BRIEF: Check every line below for the word "elbow" and copy each one that has it.

RECORDED DATA:
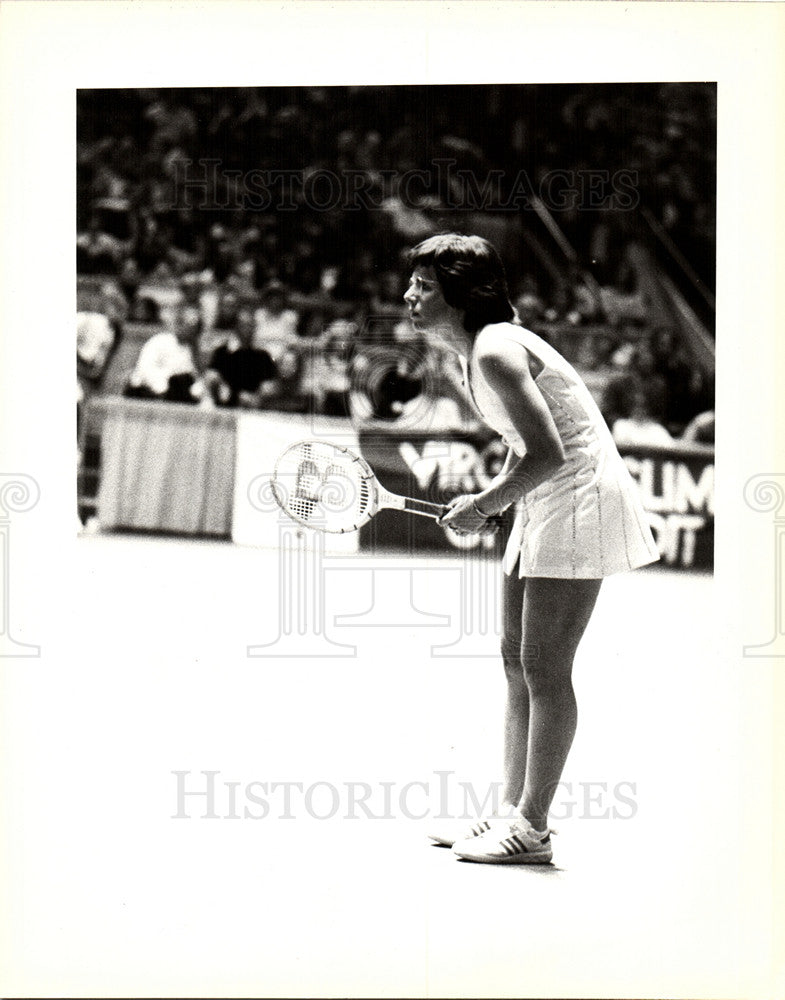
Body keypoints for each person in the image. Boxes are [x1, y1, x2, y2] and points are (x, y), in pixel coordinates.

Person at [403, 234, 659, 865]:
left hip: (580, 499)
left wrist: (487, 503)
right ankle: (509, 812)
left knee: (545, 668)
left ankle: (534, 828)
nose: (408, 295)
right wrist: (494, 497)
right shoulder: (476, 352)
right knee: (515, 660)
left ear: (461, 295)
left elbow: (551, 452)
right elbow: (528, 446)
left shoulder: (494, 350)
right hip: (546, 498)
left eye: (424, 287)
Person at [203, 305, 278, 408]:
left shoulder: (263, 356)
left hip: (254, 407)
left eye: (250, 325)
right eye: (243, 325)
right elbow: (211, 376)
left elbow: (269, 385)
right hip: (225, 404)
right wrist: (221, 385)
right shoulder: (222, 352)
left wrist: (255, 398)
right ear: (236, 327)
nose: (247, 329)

...

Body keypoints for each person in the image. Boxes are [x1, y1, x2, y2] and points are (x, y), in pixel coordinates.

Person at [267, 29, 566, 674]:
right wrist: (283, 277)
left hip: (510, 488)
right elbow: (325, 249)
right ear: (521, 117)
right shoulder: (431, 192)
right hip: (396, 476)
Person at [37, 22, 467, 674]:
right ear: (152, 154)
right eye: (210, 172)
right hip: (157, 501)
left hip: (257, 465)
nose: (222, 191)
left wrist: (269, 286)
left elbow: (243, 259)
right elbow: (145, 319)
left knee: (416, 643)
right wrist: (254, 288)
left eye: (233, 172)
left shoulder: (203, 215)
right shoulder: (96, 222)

...

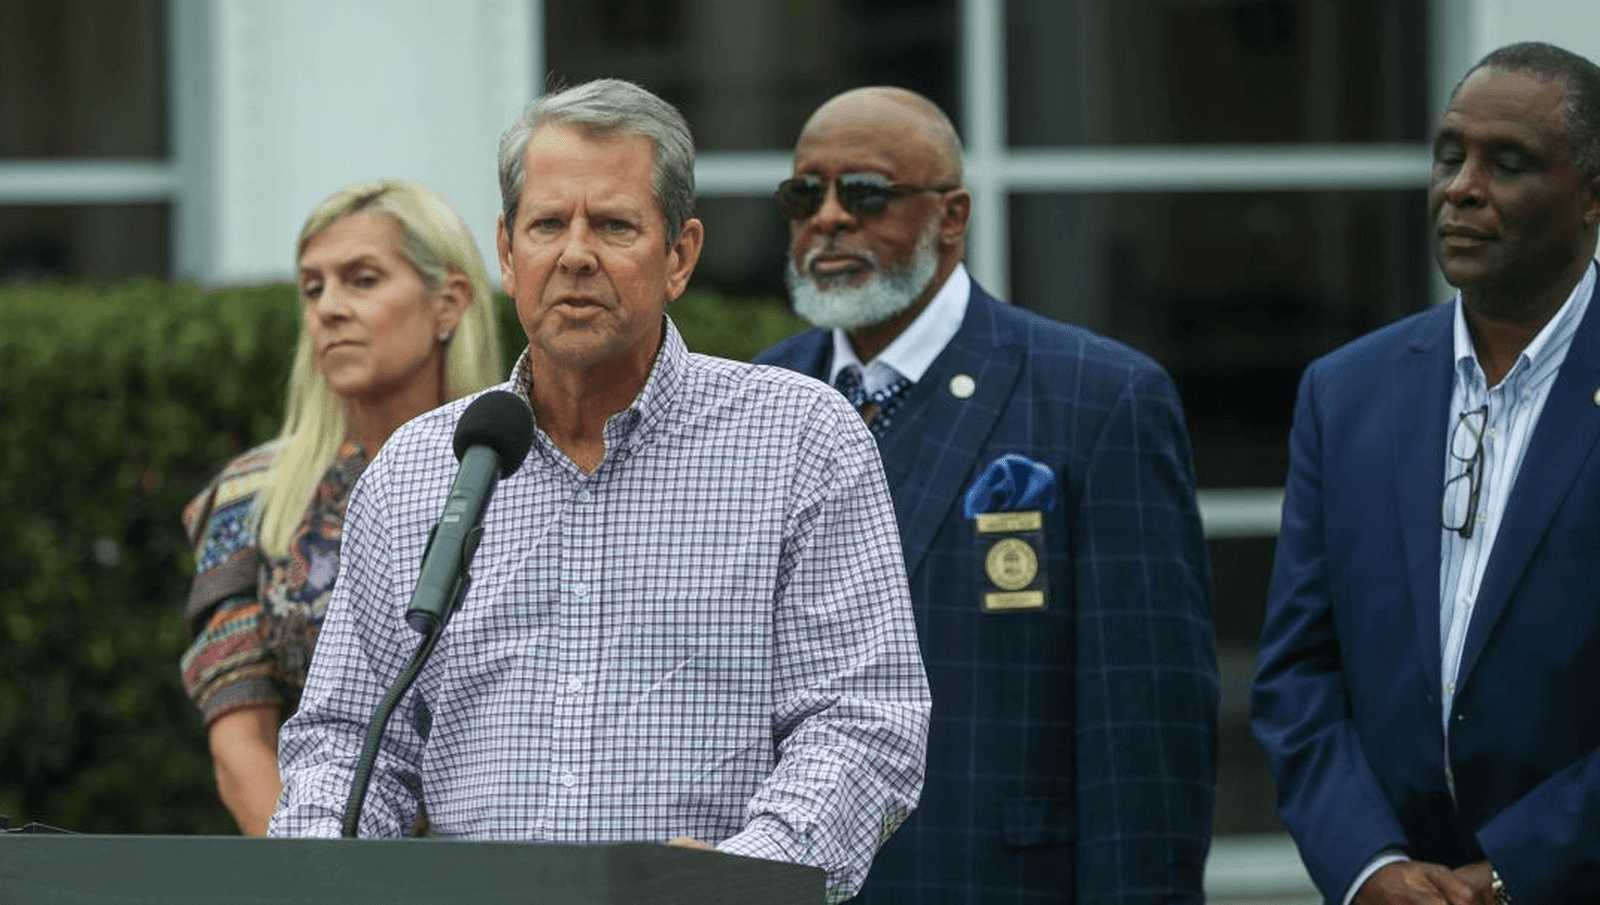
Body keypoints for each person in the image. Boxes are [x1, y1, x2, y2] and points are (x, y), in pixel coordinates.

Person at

RESPONSE FOR THIS EXERCISE:
left elbow: (551, 452)
right elbow: (528, 446)
right elbow: (211, 376)
left elbow: (269, 385)
right elbow: (325, 249)
left elbow: (243, 259)
right elbow: (145, 319)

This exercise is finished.